Fertilizer, farm equipment (even US-made given tariff-driven increase in aluminum and steel) and other farming necessities have soared in price, just as global demand has fallen. One particular bankruptcy, joining many others for the reasons noted above, illustrates the bankruptcy ripple effect:

“Farmers across the Midwest and South faced a sudden financial crisis in late October when payments for their harvested grain failed to arrive. From Nebraska to Texas, producers who had delivered crops to a major grain buyer [half-billion-dollar valued Hansen-Mueller] found themselves waiting for checks that never came. Phone calls to the company went unanswered, and as days passed, concern turned to alarm. By early November, the scale of the problem became clear: thousands of farmers and agribusinesses were owed millions, with no explanation in sight.” PennyGem, December 24th. Many farmers expecting those payments, along with some major companies as denoted above, were devastated. Many filed resulting bankruptcies as well.
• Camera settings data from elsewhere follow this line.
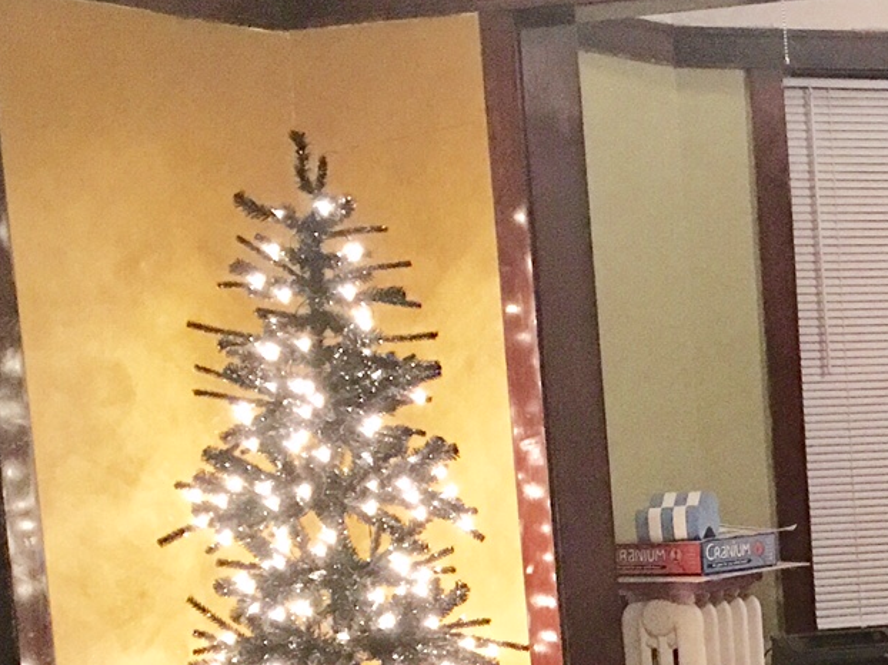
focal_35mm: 94
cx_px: 1179
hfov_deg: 19.2
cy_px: 714
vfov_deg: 15.3
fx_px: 2410
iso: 125
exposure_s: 1/4
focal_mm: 4.15
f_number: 2.2
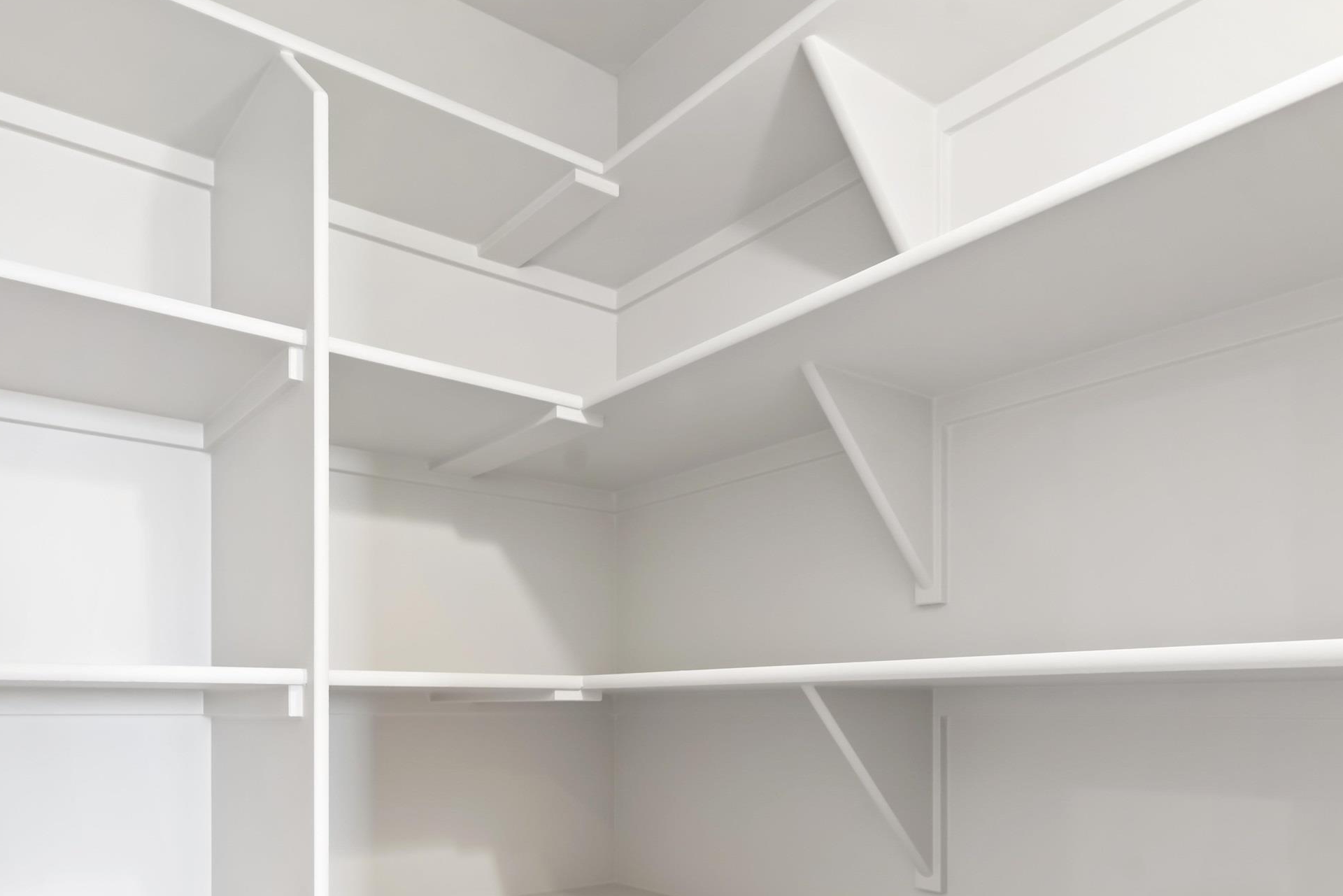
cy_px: 685
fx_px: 895
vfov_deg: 50.7
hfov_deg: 71.6
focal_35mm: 24
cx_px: 451
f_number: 6.3
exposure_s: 1/2.5
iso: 320
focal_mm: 15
According to the Red River Farm Network (December 22nd): “The sale of assets from the Hansen-Mueller bankruptcy [was finalized on December 22nd] in Nebraska. Kansas-based Redwood Group has been selected as a successful bidder on spring wheat and oat contracts in Grand Forks; a facility lease and oat contracts in Superior and Duluth and oat contracts in Sioux City. Redwood Group won the bid on business in Kansas City and Houston and railcar leases. North Dakota-based Paterson Grain has the winning bid on a facility lease and oat and barley contracts in Toledo, Ohio. A wheat facility in Sioux City and wheat contracts in Council Bluffs and Kansas City went to West Plains LLC. Hansen-Mueller filed for Chapter 11 bankruptcy last month after failing to pay farmers for grain deliveries.” Trump may have destroyed farming livelihoods for thousands of American farmers, but somehow, he continues to have support from that group… so far.

I’m Peter Dekom, and fabricating or distorting economic statistics to parade failed economic policies… finally… is convincing millions of Americans who voted for Donald Trump that they made a big mistake… but will they remember for the midterms… if there are any?